Reproduce, word for word, all of the records; the pictures stay out.

*TASK MATERIAL:*
- Opening Delimiter -

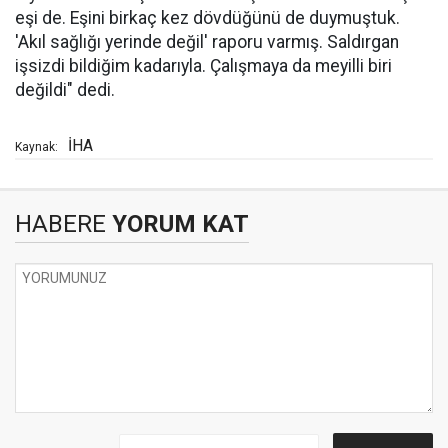
eşi de. Eşini birkaç kez dövdüğünü de duymuştuk.
'Akıl sağlığı yerinde değil' raporu varmış. Saldırgan
işsizdi bildiğim kadarıyla. Çalışmaya da meyilli biri
değildi" dedi.
İHA
Kaynak:
HABERE
YORUM KAT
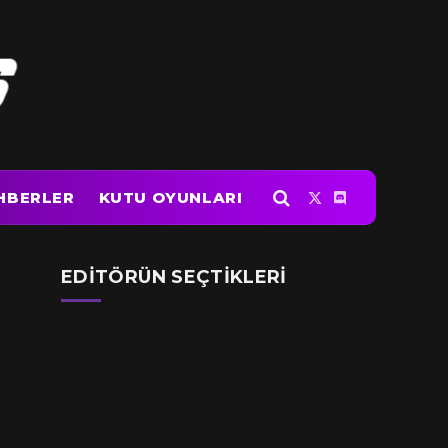
HBERLER
KUTU OYUNLARI
X
Discord
(Twitter)
EDITÖRÜN SEÇTIKLERI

- Closing Delimiter -

*TASK ANSWER:*
eşi de. Eşini birkaç kez dövdüğünü de duymuştuk.
'Akıl sağlığı yerinde değil' raporu varmış. Saldırgan
işsizdi bildiğim kadarıyla. Çalışmaya da meyilli biri
değildi" dedi.
İHA
Kaynak:
HABERE
YORUM KAT
HBERLER
KUTU OYUNLARI
X
Discord
(Twitter)
EDITÖRÜN SEÇTIKLERI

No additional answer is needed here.